Inhibitory Molecular Interactions of Pyrimethamine Derivatives Versus Malaria Disease

Editorial

Malaria is an acute disease caused by mosquito, having been a major global health problem of humans and a leading cause of mortality across various tropical and subtropical countries. Over the two decades rehabilitated efforts made to control malaria have reduced the occurrence of malaria by over half, but the still its persistence, harshness and appearance of resistance to existing drugs, there is a requirement to develop certain novel drugs to fight against this life threatening disease [1]. Malaria is caused by infection with protozoan parasite, namely, Plasmodium transmitted by female Anopheles species of mosquitoes [2]. Presently, six Plasmodium species viz. Plasmodium falciparum, Plasmodium vivax, Plasmodium ovale curtisi, Plasmodium ovale wallikeri, Plasmodium malariae, Plasmodium knowlesi. Plasmodium falciparum is generally considered the most important in terms of mortality.

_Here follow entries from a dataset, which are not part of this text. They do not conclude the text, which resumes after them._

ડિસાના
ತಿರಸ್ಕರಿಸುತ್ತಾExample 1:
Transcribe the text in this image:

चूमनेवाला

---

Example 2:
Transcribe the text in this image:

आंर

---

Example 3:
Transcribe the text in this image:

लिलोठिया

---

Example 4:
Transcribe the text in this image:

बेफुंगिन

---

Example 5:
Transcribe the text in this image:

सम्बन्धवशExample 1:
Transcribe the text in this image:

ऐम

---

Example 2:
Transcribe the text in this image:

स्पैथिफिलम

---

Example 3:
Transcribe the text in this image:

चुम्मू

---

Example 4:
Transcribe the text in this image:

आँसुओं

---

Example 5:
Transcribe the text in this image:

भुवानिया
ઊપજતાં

Various drugs have been developed against malaria with the most important being chloroquine and artemisinin. The commonly used classes of antimalarial compounds include quinolines, antifolates, artmisinin derivatives [3]. The most extensively used antimalarial drugs belong to the folate antagonist class, although their function in malaria control is laden by speedy appearance of resistance under drug pressure [1]. Antifolate antimalarial drugs interfere with folate metabolism, essential to malaria parasite survival. The antifolate drugs inhibit either dihydrofolate reductase (DHFR) (pyrimethamine, cycloguanil) or dihydropteroate synthase (DHPS) (sulfadoxine), the two key enzymes in de novo folate biosynthesis; inhibition of this metabolic pathway leads to the inhibition of the biosynthesis of pyrimidines, purines, and some amino acids. Currently, there are effectual drugs to treat and control malaria; though the ability of P. falciparum especially to develop resistance to these treatments has threatened their long-lasting effectiveness and raised the significance of combinations as well as developing new drugs with novel targets [1].

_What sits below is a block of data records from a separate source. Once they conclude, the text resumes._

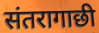
संतरागाछीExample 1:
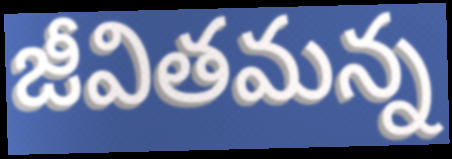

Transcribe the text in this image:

జీవితమన్న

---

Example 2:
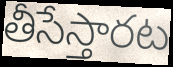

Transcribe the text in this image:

తీసేస్తారట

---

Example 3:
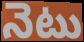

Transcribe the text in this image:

నెటు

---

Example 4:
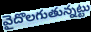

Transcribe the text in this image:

వైదొలగుతున్నట్టు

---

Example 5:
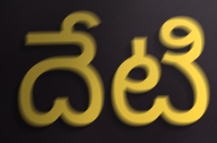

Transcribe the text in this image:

దేటి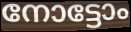
നോട്ടോം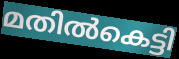
മതിൽകെട്ടിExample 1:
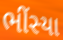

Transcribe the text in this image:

ભીંસ્યા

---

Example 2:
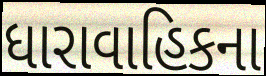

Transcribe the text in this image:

ધારાવાહિકના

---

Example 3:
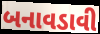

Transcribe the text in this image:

બનાવડાવી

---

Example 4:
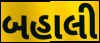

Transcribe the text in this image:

બહાલી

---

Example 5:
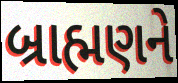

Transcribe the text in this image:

બ્રાહ્મણને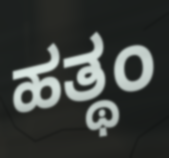
ಹತ್ಥಂ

The Resistance to these drugs has emerged rapidly and is now general worldwide. Resistance is caused by point mutations in DHFR and DHPS, the two principal enzymes in the folate biosynthesis, which are targeted by antifolates [3]. Resistance to DHFR and DHPS inhibitors is conferred by single mutations of the gene encoding for the relevant enzyme, consequential to certain substitutions in the amino acid chain [4]. New antimalarial treatments should exhibit novel mechanisms of action with effectiveness against already existing multi- drug resistant strains. Furthermore, the interruption of parasite transmission, with the potential to contribute to malaria suppression, should be exploited by the next generation of antimalarial drugs [5]. Therefore it is of interest to screen PfDHFR with the derivatives of Pyrimethamine. Data from the recent exhibit that the compound CID 10476801 has lowest docked energy (- 11.48 kcal/mol) with protein likely to be a drug candidate, probably inhibiting PfDHFR structure [6, 7]. Residues of PfDHFR protein involved in the formation of hydrogen bonds with compound CID 10476801 are confirmed to be ASP54 [7]. The findings provide new insights into development of potent chemotherapeutic drug for combating malaria.

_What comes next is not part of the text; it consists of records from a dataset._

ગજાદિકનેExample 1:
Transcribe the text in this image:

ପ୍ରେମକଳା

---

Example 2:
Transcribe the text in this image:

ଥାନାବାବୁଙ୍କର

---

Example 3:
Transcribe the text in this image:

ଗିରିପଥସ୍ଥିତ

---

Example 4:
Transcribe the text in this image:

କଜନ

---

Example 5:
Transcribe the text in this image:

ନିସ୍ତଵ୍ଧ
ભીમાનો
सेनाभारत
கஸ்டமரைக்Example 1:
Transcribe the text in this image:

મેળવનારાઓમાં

Conclusions and Recommendations

Conclusively, the Plasmodium falciparum dihydrofolate reductase is a drug target for malaria. Docking study predicted that compound CID 10476801 has lowest docked energy with PfDHFR and the interaction is stabilized by hydrogen bonding [6]. The findings from the studies along the notions and objectives stated herein provide new insights into designing and development of potent chemotherapeutic drug for combating malaria [6, 7].